Unbedingt vermeiden:
Bernhard Pötter, Nico Beckert, Alexandra Endres, Lukas Knigge
Die Rolle der Wissenschaft in der internationalen Klimapolitik gerät immer stärker unter Druck. Dem zentralen Verbindungsgremium von Politik und Wissenschaft, dem Intergovernmental Panel on Climate Change (IPCC), droht ein Verlust an Bedeutung und Einfluss. Die Plenumssitzung, die vom 24. bis 28. Februar im chinesischen Hangzhou stattfindet, ist die letzte Chance, einen Zeitplan zu verabschieden, mit dem der IPCC auch in Zukunft die politischen Entscheider rechtzeitig mit relevanten Informationen versorgen kann.
Bei den zwei vorigen Plenarsitzungen gab es dazu bereits keine Einigung. Die AOSIS-Staaten und die LDC-Länder drängen nun auf eine Einigung, ebenso wie die “High Ambition Coalition” aus fortschrittlichen Industrie- und Entwicklungsländern. Für sie ist die “Verfügbarkeit des letzten Stands der Wissenschaft zur Unterrichtung des Global Stocktakes ein fundamentales Element des Pariser Abkommens. Ginge sie verloren, würde das die Glaubwürdigkeit und Integrität des Abkommens untergraben.”
Rund um diese technische Frage des Zeitrahmens bedrohen Interessengegensätze unter den Delegationen und der Druck von “Bremserländern” den Ruf des Gremiums. Dazu kommen massive Angriffe der neuen US-Regierung auf die Arbeit und die Finanzierung des Gremiums. Kurz vor der Sitzung hat die Trump-Administration der US-Delegation die Reise zur Konferenz untersagt und die Unterstützung für die Geschäftsstelle ihrer Arbeitsgruppe (TSU) gestrichen.

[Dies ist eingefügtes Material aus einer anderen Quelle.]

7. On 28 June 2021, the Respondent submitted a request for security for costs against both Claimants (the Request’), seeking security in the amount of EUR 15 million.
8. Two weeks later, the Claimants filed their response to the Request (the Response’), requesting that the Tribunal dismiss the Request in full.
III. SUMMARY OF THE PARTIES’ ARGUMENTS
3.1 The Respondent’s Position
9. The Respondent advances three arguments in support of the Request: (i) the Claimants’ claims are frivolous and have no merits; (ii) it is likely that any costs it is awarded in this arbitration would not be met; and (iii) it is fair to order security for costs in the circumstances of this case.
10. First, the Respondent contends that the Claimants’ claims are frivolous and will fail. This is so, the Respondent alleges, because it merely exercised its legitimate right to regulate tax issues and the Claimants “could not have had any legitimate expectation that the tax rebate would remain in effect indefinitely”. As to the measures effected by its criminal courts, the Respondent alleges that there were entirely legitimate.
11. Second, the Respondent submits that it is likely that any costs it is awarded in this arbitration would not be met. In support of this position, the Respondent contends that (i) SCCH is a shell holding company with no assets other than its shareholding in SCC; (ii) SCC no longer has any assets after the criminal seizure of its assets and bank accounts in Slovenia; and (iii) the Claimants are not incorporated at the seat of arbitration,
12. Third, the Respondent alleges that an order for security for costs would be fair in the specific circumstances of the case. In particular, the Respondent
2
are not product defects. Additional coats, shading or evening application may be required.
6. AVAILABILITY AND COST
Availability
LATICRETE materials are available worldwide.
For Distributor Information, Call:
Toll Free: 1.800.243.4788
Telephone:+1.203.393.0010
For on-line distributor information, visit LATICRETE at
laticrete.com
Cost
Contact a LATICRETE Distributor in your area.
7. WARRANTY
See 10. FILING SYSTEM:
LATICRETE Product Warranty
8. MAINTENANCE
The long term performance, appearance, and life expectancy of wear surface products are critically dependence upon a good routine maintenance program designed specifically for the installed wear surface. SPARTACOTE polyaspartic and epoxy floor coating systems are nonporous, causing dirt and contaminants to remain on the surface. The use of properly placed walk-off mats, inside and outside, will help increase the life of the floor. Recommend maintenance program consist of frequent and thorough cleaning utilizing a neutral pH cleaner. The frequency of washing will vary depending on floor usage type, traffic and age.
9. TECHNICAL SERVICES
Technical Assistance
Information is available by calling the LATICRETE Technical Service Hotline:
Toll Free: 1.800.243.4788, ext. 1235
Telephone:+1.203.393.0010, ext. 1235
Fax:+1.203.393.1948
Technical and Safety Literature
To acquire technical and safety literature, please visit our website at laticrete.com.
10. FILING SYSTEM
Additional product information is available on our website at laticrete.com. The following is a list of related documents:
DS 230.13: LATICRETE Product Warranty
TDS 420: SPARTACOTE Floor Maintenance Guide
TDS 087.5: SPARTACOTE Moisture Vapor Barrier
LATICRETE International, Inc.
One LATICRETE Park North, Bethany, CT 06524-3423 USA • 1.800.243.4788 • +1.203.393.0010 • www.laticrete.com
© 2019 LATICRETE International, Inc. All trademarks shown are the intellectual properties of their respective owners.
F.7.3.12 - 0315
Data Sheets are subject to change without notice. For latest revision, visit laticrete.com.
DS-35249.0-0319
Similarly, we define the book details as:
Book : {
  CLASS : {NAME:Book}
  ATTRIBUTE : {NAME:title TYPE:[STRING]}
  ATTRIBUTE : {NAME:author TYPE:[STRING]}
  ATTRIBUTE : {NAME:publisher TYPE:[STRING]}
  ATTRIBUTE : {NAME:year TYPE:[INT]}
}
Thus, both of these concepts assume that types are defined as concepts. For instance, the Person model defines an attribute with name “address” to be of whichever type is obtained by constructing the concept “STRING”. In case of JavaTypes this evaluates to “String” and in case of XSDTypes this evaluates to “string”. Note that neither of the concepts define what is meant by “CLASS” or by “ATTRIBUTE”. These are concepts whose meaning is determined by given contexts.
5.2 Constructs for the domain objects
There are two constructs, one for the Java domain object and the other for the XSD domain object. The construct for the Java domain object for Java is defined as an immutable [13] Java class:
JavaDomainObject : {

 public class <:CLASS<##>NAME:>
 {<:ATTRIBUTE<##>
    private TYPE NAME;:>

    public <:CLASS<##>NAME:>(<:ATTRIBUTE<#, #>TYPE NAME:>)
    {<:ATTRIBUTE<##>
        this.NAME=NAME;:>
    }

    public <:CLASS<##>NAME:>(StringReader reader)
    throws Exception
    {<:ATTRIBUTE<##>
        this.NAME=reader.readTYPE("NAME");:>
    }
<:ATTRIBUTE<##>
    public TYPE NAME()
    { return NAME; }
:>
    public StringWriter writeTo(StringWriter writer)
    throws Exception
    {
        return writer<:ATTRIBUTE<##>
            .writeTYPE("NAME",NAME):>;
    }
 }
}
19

In Hangzhou treffen sich die Delegationen aus 195 IPCC-Ländern zu einer fünftägigen Sitzung mit einem extrem vollen Programm, um den Siebten Sachstandsbericht (AR7) vorzubereiten. Dieser soll nach bisherigen Plänen 2028/29 erscheinen. Das Plenum von Hangzhou soll folgende Dinge beschließen:
Besonders umstritten ist der Zeitplan für die Verabschiedung der Berichte aus den WG I (Mai 2028), WG II (Juni 2028) und WG III (Juli 2028). Vor allem der politisch brisante Bericht der WG III (Minderung/Mitigation) käme damit nur wenige Monate vor der COP33, die im November 2028 wahrscheinlich in Indien stattfinden soll. Auf dieser COP wird das zweite “Global Stocktake” (GST) als Bestandsaufnahme der weltweiten Bemühungen zum Klimaschutz Bilanz ziehen und Maßnahmen beschließen, um das Pariser Abkommen zu erfüllen. Und besonders die Schlussfolgerungen der WG III zu konkreten Maßnahmen zur Minderung des Klimawandels (wie Ausbau der Erneuerbaren, Ausstieg aus den Fossilen oder technische Lösungen wie CCS) werden die erwarteten harten politischen Debatten auf der COP33 prägen.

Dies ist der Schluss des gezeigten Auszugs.